WebWisdom is a tool for showing lecture slides (or foils). Each foil may have an "addon", which is a link (or links) to supporting material such as online documentation or example programs. WebWisdom was originally developed for use in courses at Syracuse University, and was later interfaced with Tango to support the same kind of presentations to distant audiences.

Tango and WebWisdom were deployed at the CEWES MSRC and at Jackson State University for use in the joint Syracuse-Jackson State distance education work begun as part of the CEWES MSRC PET effort in Year 2. The system was first used to present a three-day training class in the Java programming language simultaneously to a local audience at the CEWES MSRC and a remote audience at JSU. Shortly thereafter, Tango and WebWisdom were used by instructors located in Syracuse to deliver full-semester academic credit courses to students located at JSU in the Fall 1997 and Spring 1998 terms. The effort has been quite successful, and with the benefit of the experience gained, expanded efforts are planned, including graduate-level course offerings, additional recipient sites, and offering CEWES MSRC PET training classes through this mechanism.

A separate effort at Syracuse focused on enhancing Tango to better support collaborative software development and remote consulting. In this project, capabilities for shared browsing and modification of source code, shared debugging, and basic shared on-line computer access were added to Tango. The new tools will be available at CEWES MSRC shortly, in conjunction with a training class to introduce CEWES MSRC users to the Tango collaborative system.

2. Grid Generation Search Engine

The ease of publishing information on the world-wide web has rapidly made it an invaluable source of information on a great many topics. Its popularity and the resulting growth curve has, at the same time, made it harder to sift the desired information out of the rapidly growing flood of data. Topical search engines are one way of dealing with this flood of information. By starting from a set of "master documents", perhaps specifically identified by an expert in a given knowledge domain, it is possible to construct a specialized search engine which focuses on resources in that domain. This provides researchers with a higher "signal-to-noise" ratio in searching for information focused on a particular knowledge domain. Using a search engine framework previously developed at Syracuse University, this idea has been applied to produce a specialized resource on the topic of computational grid generation as part of the CEWES MSRC PET effort. This resource has the potential to benefit researchers in the various "grid-based" computational technology areas, while clearly the concept can and will be applied to a variety of knowledge domains.

3. CEWES MSRC Search Engine

The search engine framework previously developed at Syracuse has also been used to deploy a search engine facility for the CEWES MSRC website (which includes the CEWES MSRC PET website). Based on a relational database system for speed, the search engine can handle complex queries and return relevant documents with search terms highlighted to aid use.

4. Web Site Management System

Websites, such as those run by the CEWES MSRC and the PET program, offer a sizable amount of information, with a large number of individuals contributing content.

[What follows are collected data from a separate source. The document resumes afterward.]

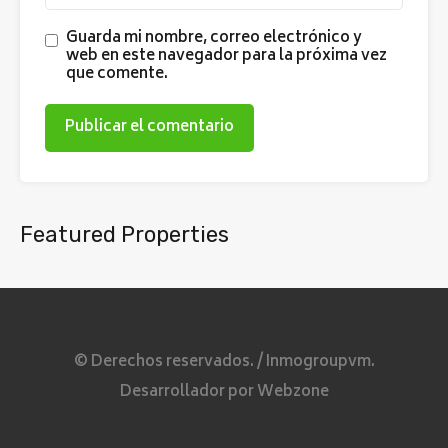
Guarda mi nombre, correo electrónico y
web en este navegador para la próxima vez
que comente.
Featured Properties
¡No se ha encontrado ninguna propiedad
destacada!
© Derechos reservados. /
Inmogroupvm.
Desarrollador por
Webzone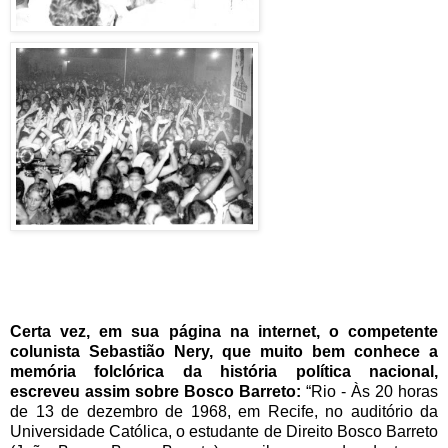
Certa vez, em sua página na internet, o competente
colunista Sebastião Nery, que muito bem conhece a
memória folclórica da história política nacional,
escreveu assim sobre Bosco Barreto:
“Rio - Às 20 horas
de 13 de dezembro de 1968, em Recife, no auditório da
Universidade Católica, o estudante de Direito Bosco Barreto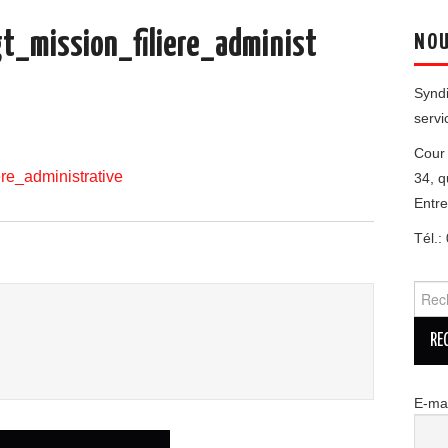
_mission_filiere_administ
NOU
Syndi
servi
Cour 
re_administrative
34, q
Entr
Tél.:
Reche
E-mai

In addition, some of the information is time sensitive, as well as being subject to security review prior to release and other such concerns. The Web Site Management System is designed to the routine operation of such a site by providing a famework for the management not only of the information content itself, but also the "metadata" (i.e. author, revision date, review status, etc.) which is not easily maintained or used in a traditionally-maintained website. The Web Site Management System is currently under development, and shares the same database used to support the CEWES MSRC Search Engine. The plan is to transition the system to CEWES MSRC once appropriate infrastructure is in place.